At this point, you’ve probably come to terms with the fact that one day owning your own home is absolutely not a certainty. If you live in London particularly, the idea of actually owning the place you live in and not having to deal with agency fees and landlords who won’t sort out the damp and the boring, miserable reality of sharing a space with people you don’t really like, who never do the washing up and who always leave a single, rotting pepper in their vegetable drawer is laughably out of the question without help from family, a sizeable combined income, or just an extremely well paid job.
So you’re going to feel prettttty stupid when you find out there’s actually a very simple solution to the problem: you’re just buying too much avocado.
That’s according to Australian millionaire Tim Gurner, anyway.

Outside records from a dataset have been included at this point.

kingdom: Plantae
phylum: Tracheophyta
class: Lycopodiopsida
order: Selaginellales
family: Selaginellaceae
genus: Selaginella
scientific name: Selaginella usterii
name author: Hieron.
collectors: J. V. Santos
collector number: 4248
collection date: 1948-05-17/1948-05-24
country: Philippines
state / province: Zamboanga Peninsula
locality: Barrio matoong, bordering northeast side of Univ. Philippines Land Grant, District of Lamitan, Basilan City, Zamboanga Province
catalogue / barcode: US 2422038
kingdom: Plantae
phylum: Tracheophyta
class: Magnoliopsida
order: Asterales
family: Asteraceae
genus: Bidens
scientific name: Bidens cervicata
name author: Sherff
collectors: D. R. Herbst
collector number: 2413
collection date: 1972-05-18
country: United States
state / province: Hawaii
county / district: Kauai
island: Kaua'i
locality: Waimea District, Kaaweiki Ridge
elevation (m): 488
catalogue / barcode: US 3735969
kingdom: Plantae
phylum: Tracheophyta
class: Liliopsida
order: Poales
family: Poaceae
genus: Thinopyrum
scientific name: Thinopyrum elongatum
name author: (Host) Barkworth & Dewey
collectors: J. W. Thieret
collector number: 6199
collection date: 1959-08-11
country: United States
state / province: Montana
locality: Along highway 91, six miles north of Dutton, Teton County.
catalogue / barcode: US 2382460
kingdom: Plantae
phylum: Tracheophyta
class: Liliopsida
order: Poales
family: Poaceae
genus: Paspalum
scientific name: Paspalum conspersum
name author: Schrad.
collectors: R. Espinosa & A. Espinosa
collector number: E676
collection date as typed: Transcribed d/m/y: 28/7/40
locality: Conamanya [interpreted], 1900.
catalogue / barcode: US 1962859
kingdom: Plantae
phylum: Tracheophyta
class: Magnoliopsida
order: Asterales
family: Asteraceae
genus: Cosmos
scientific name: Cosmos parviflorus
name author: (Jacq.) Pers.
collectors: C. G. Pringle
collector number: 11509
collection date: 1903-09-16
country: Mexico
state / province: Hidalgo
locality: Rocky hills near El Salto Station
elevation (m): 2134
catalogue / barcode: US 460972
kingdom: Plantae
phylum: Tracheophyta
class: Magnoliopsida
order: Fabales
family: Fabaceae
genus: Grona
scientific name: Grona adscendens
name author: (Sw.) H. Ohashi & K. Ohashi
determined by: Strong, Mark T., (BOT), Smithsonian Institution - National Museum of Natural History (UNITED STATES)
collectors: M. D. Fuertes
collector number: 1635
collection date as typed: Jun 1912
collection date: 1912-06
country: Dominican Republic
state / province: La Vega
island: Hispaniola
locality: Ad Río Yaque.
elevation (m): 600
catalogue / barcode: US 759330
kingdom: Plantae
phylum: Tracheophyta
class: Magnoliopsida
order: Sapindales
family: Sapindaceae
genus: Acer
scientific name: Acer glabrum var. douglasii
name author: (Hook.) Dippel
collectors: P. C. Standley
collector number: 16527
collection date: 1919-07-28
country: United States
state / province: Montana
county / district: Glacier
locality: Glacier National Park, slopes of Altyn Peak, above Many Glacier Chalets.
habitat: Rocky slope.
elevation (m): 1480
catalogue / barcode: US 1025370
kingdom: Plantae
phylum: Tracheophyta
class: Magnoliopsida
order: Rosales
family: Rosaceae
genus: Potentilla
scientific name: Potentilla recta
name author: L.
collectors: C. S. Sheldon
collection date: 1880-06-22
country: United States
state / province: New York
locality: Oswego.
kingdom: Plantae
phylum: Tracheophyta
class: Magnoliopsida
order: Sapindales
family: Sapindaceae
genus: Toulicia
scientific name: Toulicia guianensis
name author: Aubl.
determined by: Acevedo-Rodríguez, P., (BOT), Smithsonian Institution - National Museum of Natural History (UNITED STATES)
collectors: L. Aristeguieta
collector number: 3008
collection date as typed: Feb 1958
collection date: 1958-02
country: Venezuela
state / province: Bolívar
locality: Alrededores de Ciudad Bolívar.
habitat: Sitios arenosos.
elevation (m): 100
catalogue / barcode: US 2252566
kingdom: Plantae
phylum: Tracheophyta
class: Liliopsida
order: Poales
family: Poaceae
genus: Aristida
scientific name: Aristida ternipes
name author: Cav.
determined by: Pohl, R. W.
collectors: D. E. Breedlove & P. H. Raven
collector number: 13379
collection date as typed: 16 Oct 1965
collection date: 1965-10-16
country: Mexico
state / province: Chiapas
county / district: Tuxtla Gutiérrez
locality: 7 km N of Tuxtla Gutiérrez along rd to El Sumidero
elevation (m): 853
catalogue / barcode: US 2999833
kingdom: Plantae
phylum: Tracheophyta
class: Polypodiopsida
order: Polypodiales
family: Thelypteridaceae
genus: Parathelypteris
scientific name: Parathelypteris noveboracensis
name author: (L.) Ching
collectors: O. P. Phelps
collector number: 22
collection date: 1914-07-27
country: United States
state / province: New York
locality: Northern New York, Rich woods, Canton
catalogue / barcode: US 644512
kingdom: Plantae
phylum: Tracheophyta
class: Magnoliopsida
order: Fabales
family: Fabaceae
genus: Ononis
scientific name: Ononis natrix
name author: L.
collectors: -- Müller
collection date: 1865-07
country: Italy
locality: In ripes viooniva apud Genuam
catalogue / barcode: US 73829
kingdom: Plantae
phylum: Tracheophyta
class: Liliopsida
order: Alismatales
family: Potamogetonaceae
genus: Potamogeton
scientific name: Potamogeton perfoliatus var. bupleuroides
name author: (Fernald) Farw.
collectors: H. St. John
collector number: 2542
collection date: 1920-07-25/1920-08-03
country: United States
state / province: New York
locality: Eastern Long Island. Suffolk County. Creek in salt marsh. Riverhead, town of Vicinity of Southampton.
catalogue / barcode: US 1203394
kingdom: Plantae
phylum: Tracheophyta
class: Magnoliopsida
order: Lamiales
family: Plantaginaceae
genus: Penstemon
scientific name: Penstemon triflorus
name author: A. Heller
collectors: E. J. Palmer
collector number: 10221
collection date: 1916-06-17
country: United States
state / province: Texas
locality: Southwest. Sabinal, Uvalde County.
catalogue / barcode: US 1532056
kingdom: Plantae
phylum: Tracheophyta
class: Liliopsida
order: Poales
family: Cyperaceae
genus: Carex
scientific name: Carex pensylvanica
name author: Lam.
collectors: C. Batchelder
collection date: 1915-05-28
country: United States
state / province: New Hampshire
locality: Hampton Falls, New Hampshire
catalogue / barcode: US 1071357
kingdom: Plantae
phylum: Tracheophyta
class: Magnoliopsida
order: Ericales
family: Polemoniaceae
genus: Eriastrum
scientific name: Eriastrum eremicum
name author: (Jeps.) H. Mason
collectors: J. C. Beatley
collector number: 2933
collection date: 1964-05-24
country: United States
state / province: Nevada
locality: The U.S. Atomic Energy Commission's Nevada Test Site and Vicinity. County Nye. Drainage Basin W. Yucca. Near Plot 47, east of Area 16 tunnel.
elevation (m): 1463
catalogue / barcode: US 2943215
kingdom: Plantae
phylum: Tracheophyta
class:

He told Australian news show 60 Minutes that young people can’t escape the rental market because they’re eating too much avocado on toast.
"When I was trying to buy my first home, I wasn't buying smashed avocado for $19 and four coffees at $4 each," he said.
"We're at a point now where the expectations of younger people are very, very high. They want to eat out every day, they want to travel to Europe every year. The people that own homes today worked very, very hard for it, saved every dollar, did everything they could to get up the property investment ladder."
So: according to the government, the average house price in the UK is £234,794, a figure that rises to £490,718 in London. If we’re going on a pretty standard 20% mortgage down payment, that means most Brits will need about £47,000 (lol), or £98,000 in London (seriously though – lol).
And it turns out that £98,000 worth of avocado on toast is… actually quite a lot of avocado on toast? Going on the fairly conservative estimate of £5.50 per serving, most Brits would have to skip 8,545 helpings of avo – and Londoners 17,818. That means if you’d just give up your avocado on toast then you’d have enough for a deposit in a mere 342 years! Start making those sacrifices, snowflakes! If you were actually serious about buying a home, like your parents were, you’d literally invent some kind of elixir of life that enabled you to live for four times longer than 81, the average age of death! Amateurs, the lot of you.
It might sound laughable, but if you think about it the avocado toast man is a literal millionaire and none of us will ever be able to afford our own homes and we’ll probably eventually die, weeping and alone, in a makeshift hut with toast for bricks. So who’s really laughing? It’s him, isn’t it. It’s him.